Comparison of the WT GPR and Q105L BPR 80K FTIR difference spectra in the 1800 - 900 cm⁻¹ region. (Inset) Comparison of the wild-type BPR and Q105L BPR 80K difference spectra in the 1750 - 1560 cm⁻¹ region. Spacing of Y-axis (difference absorbance) markers correspond to 0.2 × 10⁻⁴ OD.

Figure 6

Comparison of the WT BPR, WT GPR, and Q105L 80K FTIR difference spectra in the 3700 - 3550 cm⁻¹ region: (top) WT BPR in H₂O (solid line) and H₂¹⁸O (dotted line); (middle) WT GPR in H₂O (solid line) and H₂¹⁸O (dotted line); (bottom) Q105L BPR in H₂O (solid line) and H₂¹⁸O (dotted line). Spacing of Y-axis (difference absorbance) markers correspond to 0.1 × 10⁻⁴ OD.

Figure 7

Hypothesized positions of residues Gln105, Asn230, and Tyr204 relative to the retinal chromophore and protonated Schiff base.
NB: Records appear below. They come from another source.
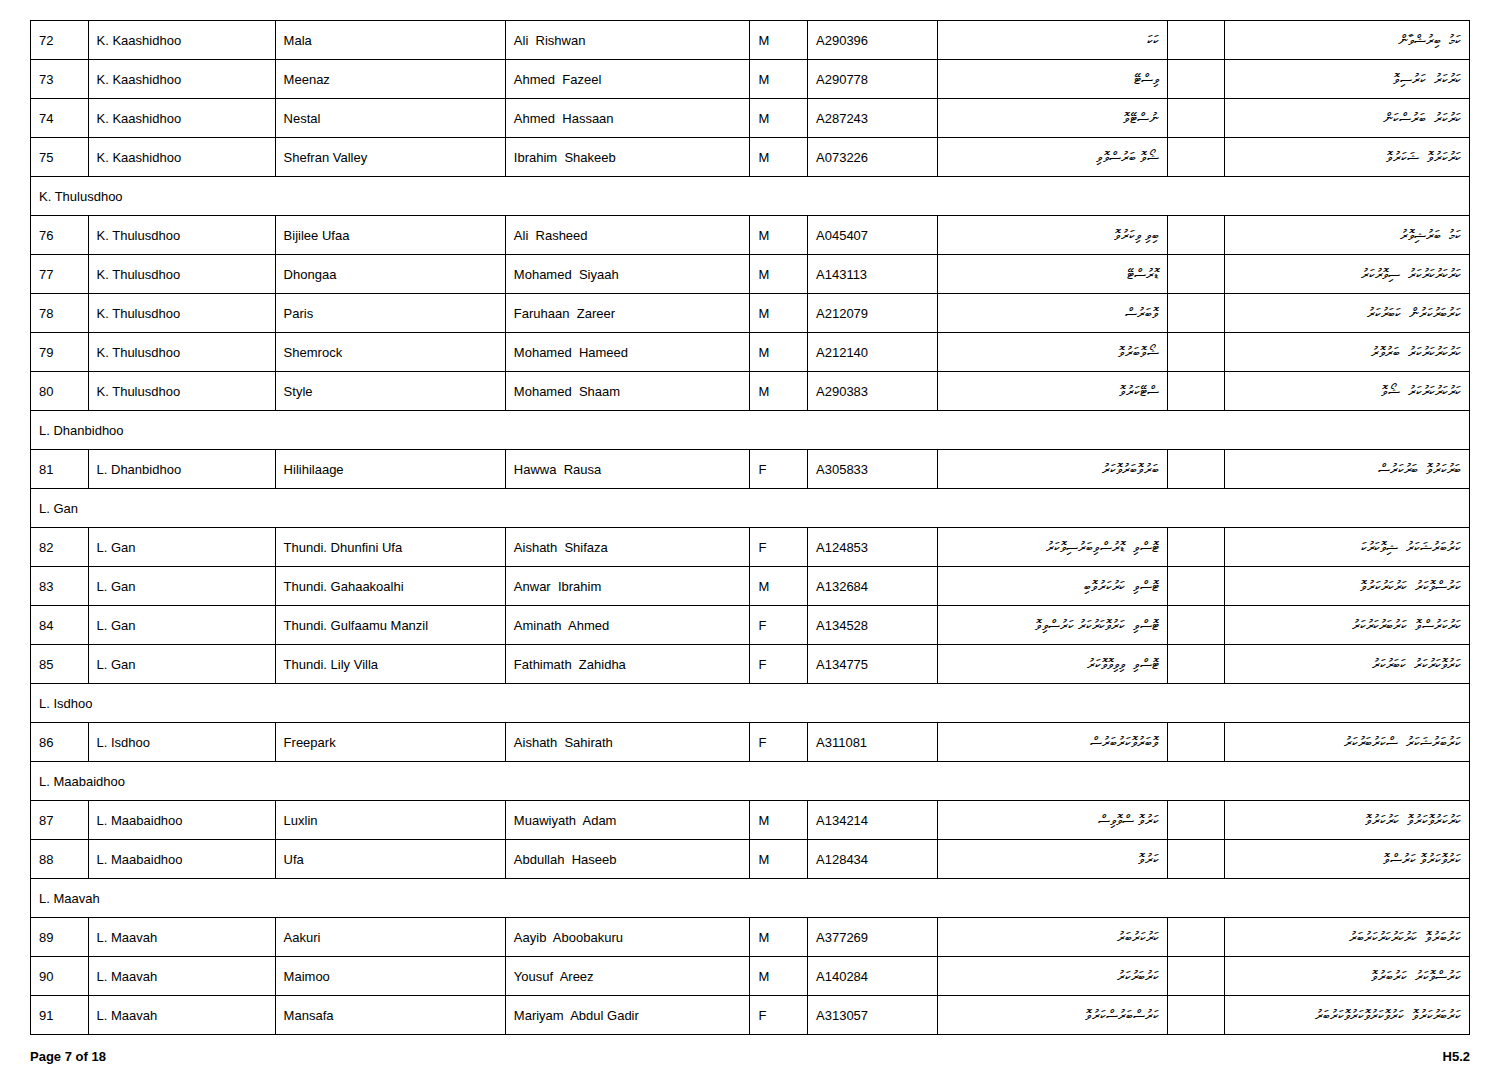| 72 | K. Kaashidhoo | Mala | Ali Rishwan | M | A290396 | ކަކަ | | ކަމު ބިރުޝްވާން |
| 73 | K. Kaashidhoo | Meenaz | Ahmed Fazeel | M | A290778 | ވިސްޓޭ | | ކަރުކަރު ކަރުސިވޮ |
| 74 | K. Kaashidhoo | Nestal | Ahmed Hassaan | M | A287243 | ނުސްޓޭވޮ | | ކަރުކަރު ބަރުސްކަން |
| 75 | K. Kaashidhoo | Shefran Valley | Ibrahim Shakeeb | M | A073226 | ޝޯވޮ ބަރުސްވޮވި | | ކަރުކަރުވޮ ޝަކަރުވޮ |
| K. Thulusdhoo |
| 76 | K. Thulusdhoo | Bijilee Ufaa | Ali Rasheed | M | A045407 | ބިވި ވިކަރުވޮ | | ކަމު ބަރުޝިވޮރު |
| 77 | K. Thulusdhoo | Dhongaa | Mohamed Siyaah | M | A143113 | ޑޮރުސްޓޭ | | ކަރުކަރުކަރުކަރު ސިވޮރުކަރު |
| 78 | K. Thulusdhoo | Paris | Faruhaan Zareer | M | A212079 | ވޮބަރުސް | | ކަރުބަރުކަރުން ކަބަރުކަރު |
| 79 | K. Thulusdhoo | Shemrock | Mohamed Hameed | M | A212140 | ޝޯވޮބަރުވޮ | | ކަރުކަރުކަރުކަރު ބަރުވޮރު |
| 80 | K. Thulusdhoo | Style | Mohamed Shaam | M | A290383 | ސްޓޭކަރުވޮ | | ކަރުކަރުކަރުކަރު ޝޯވޮ |
| L. Dhanbidhoo |
| 81 | L. Dhanbidhoo | Hilihilaage | Hawwa Rausa | F | A305833 | ބަރުވޮބަރުވޮކަރު | | ބަރުކަރުވޮ ބަރުކަރުސް |
| L. Gan |
| 82 | L. Gan | Thundi. Dhunfini Ufa | Aishath Shifaza | F | A124853 | ޓޮސްވި ޑޮރުސްވިބަރުސިވޮކަރު | | ކަރުބަރުޝަކަރު ޝިވޮކަރުކަ |
| 83 | L. Gan | Thundi. Gahaakoalhi | Anwar Ibrahim | M | A132684 | ޓޮސްވި ކަރުކަރުވޮބި | | ކަރުސްވޮކަރު ކަރުކަރުކަރުވޮ |
| 84 | L. Gan | Thundi. Gulfaamu Manzil | Aminath Ahmed | F | A134528 | ޓޮސްވި ކަރުވޮކަރުކަރު ކަރުސްވިވޮ | | ކަރުކަރުސްވޮ ކަރުބަރުކަރުކަރު |
| 85 | L. Gan | Thundi. Lily Villa | Fathimath Zahidha | F | A134775 | ޓޮސްވި ވިވިވޮވޮކަރު | | ކަރުވޮކަރުކަރު ކަބަރުކަރު |
| L. Isdhoo |
| 86 | L. Isdhoo | Freepark | Aishath Sahirath | F | A311081 | ވޮބަރުވޮކަރުބަރުސް | | ކަރުބަރުޝަކަރު ސްކަރުބަރުކަރު |
| L. Maabaidhoo |
| 87 | L. Maabaidhoo | Luxlin | Muawiyath Adam | M | A134214 | ކަރުވޮ ސްވޮވިސް | | ކަރުކަރުވޮކަރުވޮ ކަރުކަރުވޮ |
| 88 | L. Maabaidhoo | Ufa | Abdullah Haseeb | M | A128434 | ކަރުވޮ | | ކަރުވޮކަރުވޮ ކަރުސްވޮ |
| L. Maavah |
| 89 | L. Maavah | Aakuri | Aayib Aboobakuru | M | A377269 | ކަރުކަރުބަރު | | ކަރުބަރުވޮ ކަރުކަރުކަރުކަރުބަރު |
| 90 | L. Maavah | Maimoo | Yousuf Areez | M | A140284 | ކަރުބަރުކަރު | | ކަރުސްވޮކަރު ކަރުބަރުވޮ |
| 91 | L. Maavah | Mansafa | Mariyam Abdul Gadir | F | A313057 | ކަރުސްބަރުސްކަރުވޮ | | ކަރުބަރުކަރުވޮ ކަރުވޮކަރުވޮކަރުވޮކަރުބަރު |
Page 7 of 18
H5.2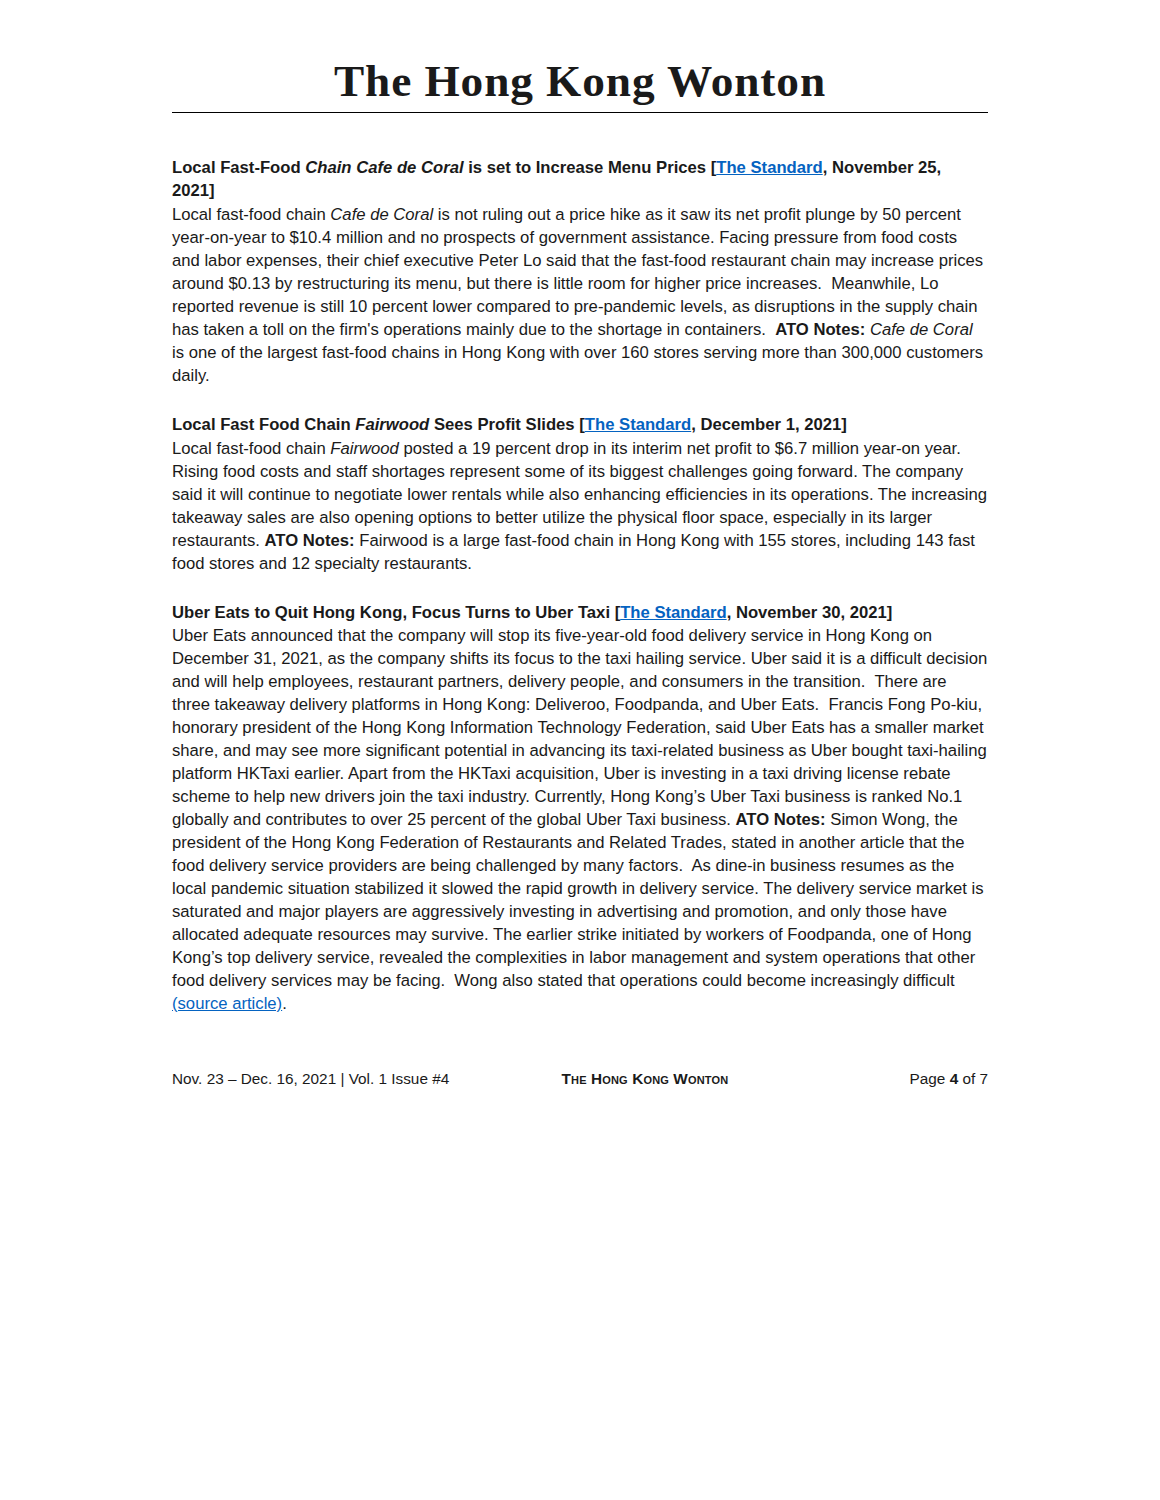The Hong Kong Wonton
Local Fast-Food Chain Cafe de Coral is set to Increase Menu Prices [The Standard, November 25, 2021]
Local fast-food chain Cafe de Coral is not ruling out a price hike as it saw its net profit plunge by 50 percent year-on-year to $10.4 million and no prospects of government assistance. Facing pressure from food costs and labor expenses, their chief executive Peter Lo said that the fast-food restaurant chain may increase prices around $0.13 by restructuring its menu, but there is little room for higher price increases. Meanwhile, Lo reported revenue is still 10 percent lower compared to pre-pandemic levels, as disruptions in the supply chain has taken a toll on the firm's operations mainly due to the shortage in containers. ATO Notes: Cafe de Coral is one of the largest fast-food chains in Hong Kong with over 160 stores serving more than 300,000 customers daily.
Local Fast Food Chain Fairwood Sees Profit Slides [The Standard, December 1, 2021]
Local fast-food chain Fairwood posted a 19 percent drop in its interim net profit to $6.7 million year-on year. Rising food costs and staff shortages represent some of its biggest challenges going forward. The company said it will continue to negotiate lower rentals while also enhancing efficiencies in its operations. The increasing takeaway sales are also opening options to better utilize the physical floor space, especially in its larger restaurants. ATO Notes: Fairwood is a large fast-food chain in Hong Kong with 155 stores, including 143 fast food stores and 12 specialty restaurants.
Uber Eats to Quit Hong Kong, Focus Turns to Uber Taxi [The Standard, November 30, 2021]
Uber Eats announced that the company will stop its five-year-old food delivery service in Hong Kong on December 31, 2021, as the company shifts its focus to the taxi hailing service. Uber said it is a difficult decision and will help employees, restaurant partners, delivery people, and consumers in the transition. There are three takeaway delivery platforms in Hong Kong: Deliveroo, Foodpanda, and Uber Eats. Francis Fong Po-kiu, honorary president of the Hong Kong Information Technology Federation, said Uber Eats has a smaller market share, and may see more significant potential in advancing its taxi-related business as Uber bought taxi-hailing platform HKTaxi earlier. Apart from the HKTaxi acquisition, Uber is investing in a taxi driving license rebate scheme to help new drivers join the taxi industry. Currently, Hong Kong’s Uber Taxi business is ranked No.1 globally and contributes to over 25 percent of the global Uber Taxi business. ATO Notes: Simon Wong, the president of the Hong Kong Federation of Restaurants and Related Trades, stated in another article that the food delivery service providers are being challenged by many factors. As dine-in business resumes as the local pandemic situation stabilized it slowed the rapid growth in delivery service. The delivery service market is saturated and major players are aggressively investing in advertising and promotion, and only those have allocated adequate resources may survive. The earlier strike initiated by workers of Foodpanda, one of Hong Kong’s top delivery service, revealed the complexities in labor management and system operations that other food delivery services may be facing. Wong also stated that operations could become increasingly difficult (source article).
Nov. 23 – Dec. 16, 2021 | Vol. 1 Issue #4
The Hong Kong Wonton
Page 4 of 7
The figure was created using PyMol software (DeLano, W. L. (2003) DeLano Scientific LLC, South San Francisco, CA 94080) from the PDB file 1JGJ by substituting the specific BPR residues shown onto the SRII crystal structure based on recent findings (54) as discussed in text. The BPR residues were imported to minimize steric interactions with the surrounding residues only. This model is only presented to provide a possible pathway and does not represent the free-energy minima of the protein.